An appreciable effort towards non-commercial research translation is actually observed right here at IITB, under the aegis of the Tata Centre for Technology and Design (TCTD). Prof. Santosh Noronha, who leads TCTD, explains,
“Not everything that the institute does is for-profit; a lot of research is also intended towards social impact. This corresponds to need-centric translation instead of technological problem solving”
With funding support from the Tata Trusts, TCTD supports teams that are primarily building products for societal benefit, which may not have a market and often rely on institutional subsidies. “The institute allows us to subvert the commercial aspect while still achieving the impact completely. We can leverage the flexibility of the institute, staying away from getting into a startup which comes with its own problems due to investor expectations”, as Prof. Noronha explains.

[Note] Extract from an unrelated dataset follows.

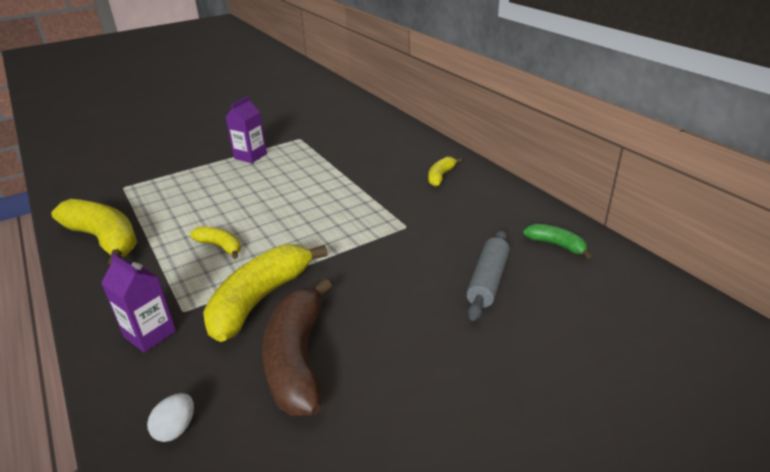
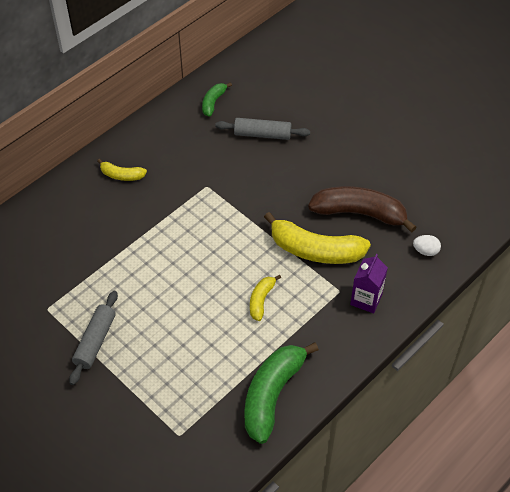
camera: 105 degrees left, 20 degrees up
yellow banana [51,199,137,265] -> green banana [244,343,319,444]
purple carton [226,96,267,163] -> grey rolling pin [69,291,118,385]
brown banana [262,279,332,416] -> brown banana turned 150 degrees counterclockwise [308,186,416,233]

The lack of a commercial market isn’t always a hindrance, mainly because of two reasons – first, the government often establishes itself as the primary buyer in the interest of social uplifting, and secondly, while the product itself may have very niche applications, it creates an ecosystem of related services and products around it – so the it’s not just a product that’s rolled out, but a complete outlay. Prof. Noronha cited medical diagnostic gadgets rolled out at a fraction of the cost in hospitals, such as those for detecting cervical cancer, as examples.
India’s industrial economy needs a strong push to build deep-tech locally and take it to domestic and global markets, and IITs are expected to lead this shift. Understanding IIT Bombay’s readiness for this role is therefore essential. Despite various initiatives, IITB’s research-to-impact translation rate remains about 7%, far lower than peers like IIT Madras and IIT Delhi. IIT Bombay ranks 4th in NIRF 2024 for research and attracts substantial government and industry funding, yet much of this research still falls short of real-world application.
If we are to bring reforms in the state of research translation, we also need to consider the ambitions we express as an institute. They do more than just create media headlines – they shape the policy and mindset of the institute as well, and redefine what versions of success could look like, especially for their faculty. An interesting step in this direction has been the recent release of ‘IIT Bombay Strategy Plan: 2026-2030 & Beyond’. The document outlines several ambitious targets specific to research translation, with some notable ones being the establishment of a Commercialisation Office to license patents for market deployment, the realisation of 300 industry-funded PhDs per year, the development of a 100,000 sq. m ‘Innovation Park’, and the launch of 500 startups by 2030, among several others. With a structured future outlook and sustenance of desirable Initiatives like Project Titanium, IITB can assume a much stronger position at the forefront of innovation in the country.